岩手県大槌町で行った夏の学生インターン活動報告第5弾は、関西大学3年の佐々木百合さん。震災当時の状況をもっと知りたい、と自分から積極的に町の方と交流し「ここで見聞きしたことを無駄にせず、絶対に伝えたい」という強い思いで書いてくれました。

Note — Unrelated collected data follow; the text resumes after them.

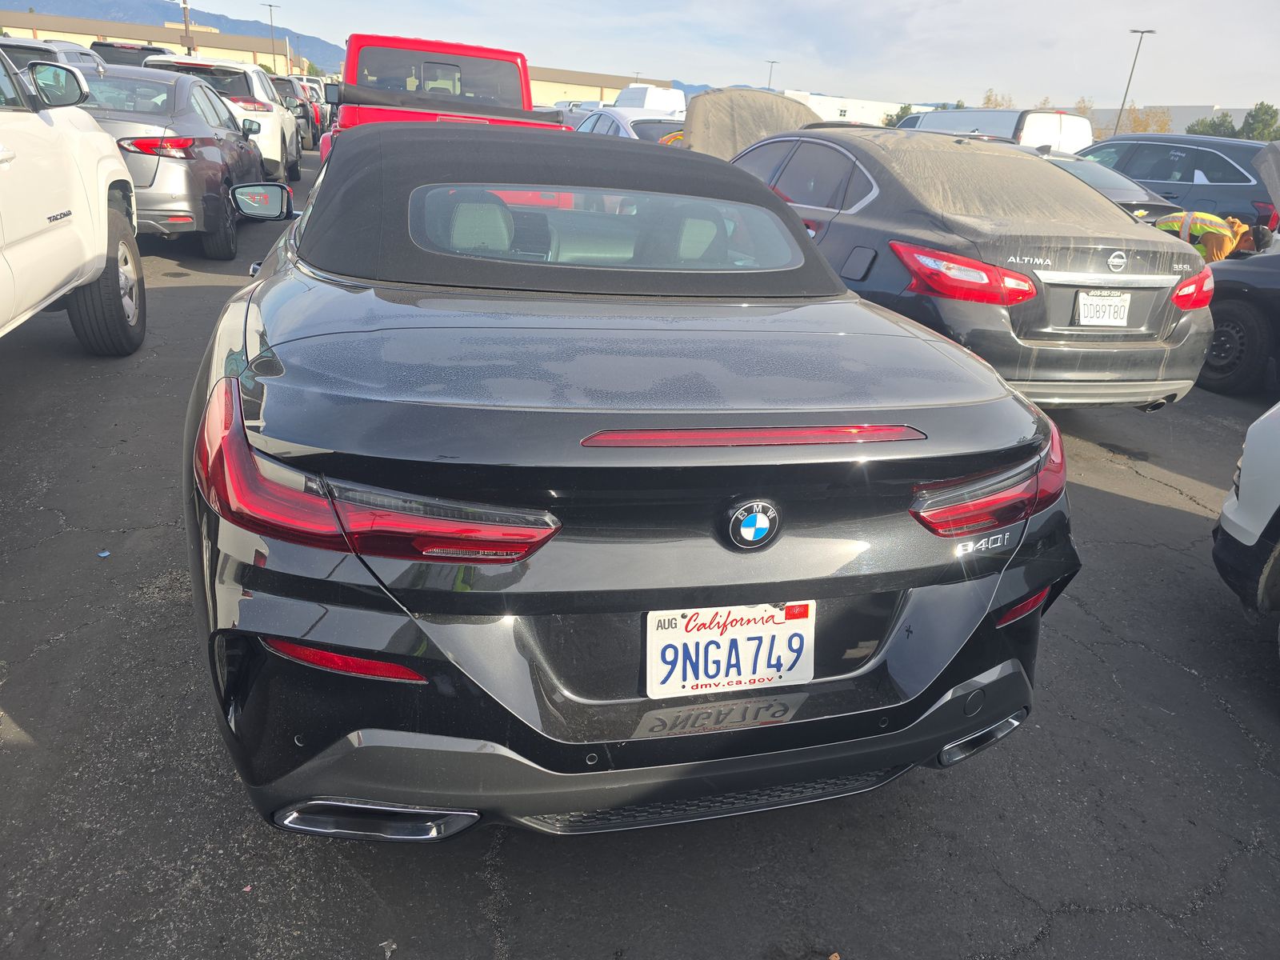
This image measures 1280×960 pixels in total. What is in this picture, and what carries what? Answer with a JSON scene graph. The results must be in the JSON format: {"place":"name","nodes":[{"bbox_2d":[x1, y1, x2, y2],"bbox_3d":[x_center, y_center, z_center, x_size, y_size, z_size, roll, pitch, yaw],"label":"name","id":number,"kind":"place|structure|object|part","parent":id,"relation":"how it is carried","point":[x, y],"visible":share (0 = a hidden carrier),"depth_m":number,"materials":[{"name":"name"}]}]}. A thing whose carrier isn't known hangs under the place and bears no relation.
{"place":"outdoors","nodes":[
{"label":"outdoors","id":0,"kind":"place"},
{"bbox_2d":[0,8,325,76],"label":"building","id":1,"kind":"structure","parent":0,"point":[78,25],"materials":[{"name":"beige paint"}]},
{"bbox_2d":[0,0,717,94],"label":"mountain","id":2,"kind":"structure","parent":0,"point":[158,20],"materials":[{"name":"blue"}]},
{"bbox_2d":[524,65,675,107],"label":"building","id":3,"kind":"structure","parent":0,"point":[594,84],"materials":[{"name":"beige paint"}]},
{"bbox_2d":[0,148,1279,959],"label":"asphalt lot","id":4,"kind":"structure","parent":0,"point":[1090,918],"materials":[{"name":"grey asphalt"}]},
{"bbox_2d":[0,36,102,74],"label":"suv","id":5,"kind":"object","parent":4,"relation":"on","point":[81,60],"visible":0.21,"depth_m":9.66,"materials":[{"name":"metal"}]},
{"bbox_2d":[0,44,144,354],"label":"white pickup truck","id":6,"kind":"object","parent":4,"relation":"on","point":[102,265],"visible":1,"depth_m":4.40,"materials":[{"name":"white metal"}]},
{"label":"tire","id":7,"kind":"part","parent":6,"relation":"part of","materials":[{"name":"black rubber"}]},
{"bbox_2d":[96,548,111,558],"bbox_3d":[-1.854,0.253,3.109,0.060,0.012,0.058,14,24,24],"label":"litter","id":8,"kind":"object","parent":4,"relation":"on","point":[102,555],"visible":0.92,"depth_m":3.10,"materials":[{"name":"blue"}]},
{"bbox_2d":[92,40,175,66],"bbox_3d":[-10.884,-8.771,20.239,1.845,1.762,5.327,-3,22,-17],"label":"dark suv","id":9,"kind":"object","parent":4,"relation":"on","point":[142,50],"visible":0.16,"depth_m":18.54,"materials":[{"name":"metal"}]},
{"bbox_2d":[74,65,271,259],"bbox_3d":[-4.947,-3.231,8.933,1.906,1.510,4.622,-3,22,-17],"label":"gray sedan","id":10,"kind":"object","parent":4,"relation":"on","point":[223,130],"visible":0.58,"depth_m":7.78,"materials":[{"name":"metal"}]},
{"bbox_2d":[147,50,303,178],"bbox_3d":[-6.657,-5.768,14.387,1.942,1.776,4.700,-3,22,-17],"label":"white suv","id":11,"kind":"object","parent":4,"relation":"on","point":[277,151],"visible":0.42,"depth_m":13.15,"materials":[{"name":"white metal"}]},
{"bbox_2d":[268,73,320,150],"bbox_3d":[-9.358,-9.445,23.153,1.833,1.791,4.965,-3,22,-17],"label":"dark suv","id":12,"kind":"object","parent":4,"relation":"on","point":[290,82],"visible":0.37,"depth_m":21.86,"materials":[{"name":"metal"}]},
{"bbox_2d":[299,76,333,137],"bbox_3d":[-11.281,-12.493,30.186,1.890,1.812,4.847,-3,22,-17],"label":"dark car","id":13,"kind":"object","parent":4,"relation":"on","point":[314,87],"visible":0.28,"depth_m":28.92,"materials":[{"name":"metal"}]},
{"bbox_2d":[379,938,397,959],"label":"litter","id":14,"kind":"object","parent":4,"relation":"on","point":[385,942],"visible":0.97,"depth_m":1.78,"materials":[{"name":"white"}]},
{"bbox_2d":[318,34,567,162],"bbox_3d":[-1.935,-3.349,8.858,2.013,1.756,5.569,-3,22,-17],"label":"red pickup truck","id":15,"kind":"object","parent":4,"relation":"on","point":[491,52],"visible":0.31,"depth_m":7.94,"materials":[{"name":"red metal"}]},
{"bbox_2d":[553,103,606,130],"bbox_3d":[-1.412,-9.434,24.659,1.737,1.669,4.708,-3,22,-17],"label":"car","id":16,"kind":"object","parent":4,"relation":"on","point":[570,117],"visible":0.21,"depth_m":23.69,"materials":[{"name":"metal"}]},
{"bbox_2d":[174,115,1079,838],"bbox_3d":[-0.388,-0.498,3.323,1.887,1.407,4.155,-3,22,-17],"label":"black convertible","id":17,"kind":"object","parent":4,"relation":"on","point":[380,794],"visible":0.98,"depth_m":1.85,"materials":[{"name":"black metal"}]},
{"bbox_2d":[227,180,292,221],"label":"side mirror","id":18,"kind":"object","parent":17,"relation":"attached to","point":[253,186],"visible":0.95,"depth_m":4.52,"materials":[{"name":"black mirror"}]},
{"label":"taillight","id":19,"kind":"part","parent":17,"relation":"part of","materials":[{"name":"red plastic"}]},
{"bbox_2d":[644,600,815,698],"bbox_3d":[0.186,0.354,1.856,0.392,0.204,0.087,-3,22,-17],"label":"license plate","id":20,"kind":"object","parent":17,"relation":"attached to","point":[682,635],"visible":0.98,"depth_m":1.84,"materials":[{"name":"white metal"}]},
{"bbox_2d":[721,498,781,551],"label":"car emblem","id":21,"kind":"object","parent":17,"relation":"attached to","point":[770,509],"visible":0.95,"depth_m":1.75,"materials":[{"name":"blue metal"}]},
{"label":"taillight","id":22,"kind":"part","parent":17,"relation":"part of","materials":[{"name":"red plastic"}]},
{"bbox_2d":[572,107,688,142],"bbox_3d":[0.012,-5.324,14.770,1.818,1.520,4.860,-3,22,-17],"label":"white car","id":23,"kind":"object","parent":4,"relation":"on","point":[626,133],"visible":0.22,"depth_m":13.82,"materials":[{"name":"white metal"}]},
{"bbox_2d":[614,84,686,115],"bbox_3d":[0.176,-12.255,30.951,1.983,2.365,5.458,-3,22,-17],"label":"white van","id":24,"kind":"object","parent":4,"relation":"on","point":[650,103],"visible":0.41,"depth_m":29.21,"materials":[{"name":"white metal"}]},
{"bbox_2d":[678,87,820,158],"bbox_3d":[1.599,-4.563,12.619,1.940,1.654,4.603,-3,22,-17],"label":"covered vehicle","id":25,"kind":"object","parent":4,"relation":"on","point":[709,109],"visible":0.43,"depth_m":11.37,"materials":[{"name":"beige fabric"}]},
{"bbox_2d":[718,128,1219,407],"bbox_3d":[1.503,-1.616,6.242,1.962,1.556,4.599,-3,22,-17],"label":"black sedan","id":26,"kind":"object","parent":4,"relation":"on","point":[1162,356],"visible":0.71,"depth_m":4.71,"materials":[{"name":"metal"}]},
{"label":"taillight","id":27,"kind":"part","parent":26,"relation":"part of","materials":[{"name":"red plastic"}]},
{"bbox_2d":[1074,291,1131,326],"bbox_3d":[2.459,-0.894,4.768,0.352,0.205,0.088,-3,22,-17],"label":"license plate","id":28,"kind":"object","parent":26,"relation":"attached to","point":[1087,299],"visible":0.98,"depth_m":4.75,"materials":[{"name":"white metal"}]},
{"bbox_2d":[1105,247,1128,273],"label":"car emblem","id":29,"kind":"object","parent":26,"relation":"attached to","point":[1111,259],"visible":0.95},
{"label":"taillight","id":30,"kind":"part","parent":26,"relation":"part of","materials":[{"name":"red plastic"}]},
{"bbox_2d":[896,106,1090,151],"bbox_3d":[6.890,-6.786,18.964,1.838,2.055,5.029,-3,22,-17],"label":"white van","id":31,"kind":"object","parent":4,"relation":"on","point":[1087,130],"visible":0.32,"depth_m":17.04,"materials":[{"name":"white metal"}]},
{"bbox_2d":[1025,144,1183,226],"bbox_3d":[4.944,-3.389,11.198,1.850,1.372,4.284,-3,22,-17],"label":"dark car","id":32,"kind":"object","parent":4,"relation":"on","point":[1101,181],"visible":0.17,"depth_m":10.33,"materials":[{"name":"metal"}]},
{"bbox_2d":[1079,132,1279,230],"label":"dark blue suv","id":33,"kind":"object","parent":4,"relation":"on","point":[1236,186],"visible":0.54,"depth_m":12.54,"materials":[{"name":"metal"}]},
{"bbox_2d":[1156,211,1252,262],"bbox_3d":[5.437,-2.223,8.824,0.952,1.061,0.563,7,22,10],"label":"person","id":34,"kind":"object","parent":4,"relation":"on","point":[1198,227],"visible":0.45,"depth_m":8.63},
{"bbox_2d":[1198,252,1279,395],"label":"black car","id":35,"kind":"object","parent":4,"relation":"on","point":[1234,310],"visible":0.77,"depth_m":6.46,"materials":[{"name":"black metal"}]},
{"bbox_2d":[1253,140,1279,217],"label":"car hood","id":36,"kind":"object","parent":35,"relation":"attached to","point":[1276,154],"visible":0.99,"depth_m":9.08,"materials":[{"name":"grey"}]},
{"bbox_2d":[1211,402,1279,659],"label":"white car","id":37,"kind":"object","parent":4,"relation":"on","point":[1228,530],"visible":1,"depth_m":3.02,"materials":[{"name":"white metal"}]},
{"bbox_2d":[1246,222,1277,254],"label":"person","id":38,"kind":"object","parent":4,"relation":"on","point":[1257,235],"visible":0.46,"depth_m":9.64},
{"bbox_2d":[176,0,1279,111],"label":"sky","id":39,"kind":"structure","parent":0,"point":[1066,9],"materials":[{"name":"blue"}]},
{"bbox_2d":[788,89,932,125],"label":"white building","id":40,"kind":"structure","parent":0,"point":[873,114],"materials":[{"name":"white paint"}]},
{"bbox_2d":[1085,104,1271,137],"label":"building","id":41,"kind":"structure","parent":0,"point":[1183,127],"materials":[{"name":"concrete"}]},
{"label":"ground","id":42,"kind":"structure","parent":0},
{"bbox_2d":[180,0,193,54],"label":"utility pole","id":43,"kind":"object","parent":42,"relation":"on","point":[184,1],"visible":0.53,"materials":[{"name":"brown wood"}]},
{"bbox_2d":[263,2,280,74],"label":"lamp post","id":44,"kind":"object","parent":42,"relation":"on","point":[271,20],"visible":0.7,"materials":[{"name":"grey metal"}]},
{"bbox_2d":[765,59,779,89],"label":"lamp post","id":45,"kind":"object","parent":42,"relation":"on","point":[770,82],"visible":0.44,"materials":[{"name":"metal"}]},
{"bbox_2d":[881,102,921,127],"label":"tree","id":46,"kind":"object","parent":42,"relation":"on","point":[902,111],"visible":0.26,"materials":[{"name":"green plant"}]},
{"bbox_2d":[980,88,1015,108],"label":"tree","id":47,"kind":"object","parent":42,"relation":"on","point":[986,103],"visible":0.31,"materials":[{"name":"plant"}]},
{"bbox_2d":[1116,27,1156,133],"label":"lamp post","id":48,"kind":"object","parent":42,"relation":"on","point":[1122,109],"visible":0.75,"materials":[{"name":"grey metal"}]},
{"bbox_2d":[1120,104,1175,134],"label":"tree","id":49,"kind":"object","parent":42,"relation":"on","point":[1135,119],"visible":0.52,"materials":[{"name":"plant"}]},
{"bbox_2d":[1184,111,1239,137],"label":"tree","id":50,"kind":"object","parent":42,"relation":"on","point":[1212,125],"visible":0.47,"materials":[{"name":"green plant"}]},
{"bbox_2d":[1237,102,1279,140],"label":"tree","id":51,"kind":"object","parent":42,"relation":"on","point":[1252,117],"visible":0.67,"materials":[{"name":"green plant"}]}
]}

大槌町を訪れ一番驚いたのは、自分が想像していた以上に町の再建が進んでいなかったことだ。吉里吉里第3仮設に住む方に、震災当時の話を聞かせてもらう機会があった。震災時には町が混乱しきっていたこと、十分な支援物資を受け取ることができなかったこと。たくさんの人がひしめく避難所では落ち着くことができず、約100日間も車の中で過ごしたそうだ。しばらくして仮設住宅に入居したものの、あの日以来、気持ちが大きく変わってしまったという。「震災が起こった後、仮設に入って布団を敷いて寝たことがないんです。座ったまま寝ているということが多いです」と話してくれた。

それでも、その方は毎日集会所に行き、人とのコミュニケーションを心がけているという。でも、まるで仕事をするように義務的に笑っている自分がいたり、ストレスで歩いている最中に倒れ、救急車で運ばれたこともあったそうだ。「震災当時と変わったのは、瓦礫が片付いたことと、スーパーが出来たことだけ」。実際に大槌で暮らす方の生の声を聞いて、復興は進んでいないという状況を実感した。
震災から約2年が過ぎ、現地に住んでいない人々にとっては、もう大分前に起きた出来事という認識なのかもしれない。自分も震災は過去の出来事だと思っていた。まだまだ復興への道のりが遠いなんて思ってもみなかった。でも、ここでは震災は過去の事ではなく、今も続いている。

現実を少し知ることができた今、被災地の「今」をもっと知ってもらいたいという気持ちが強くなった。インターン中は、住民の方の思いを聞かせていただき、私自身も苦しい気持ちになることが多かった。でも、この現実から目を背けてはいけないと強く思う。しっかりと現実を認識した上で、見たこと、感じたことを多くの人に伝え、現地から情報を発信していくことが、私たちにとって一番大切なことだと思うようになった。この経験を活かして、これからも多くの人に伝えていきたい。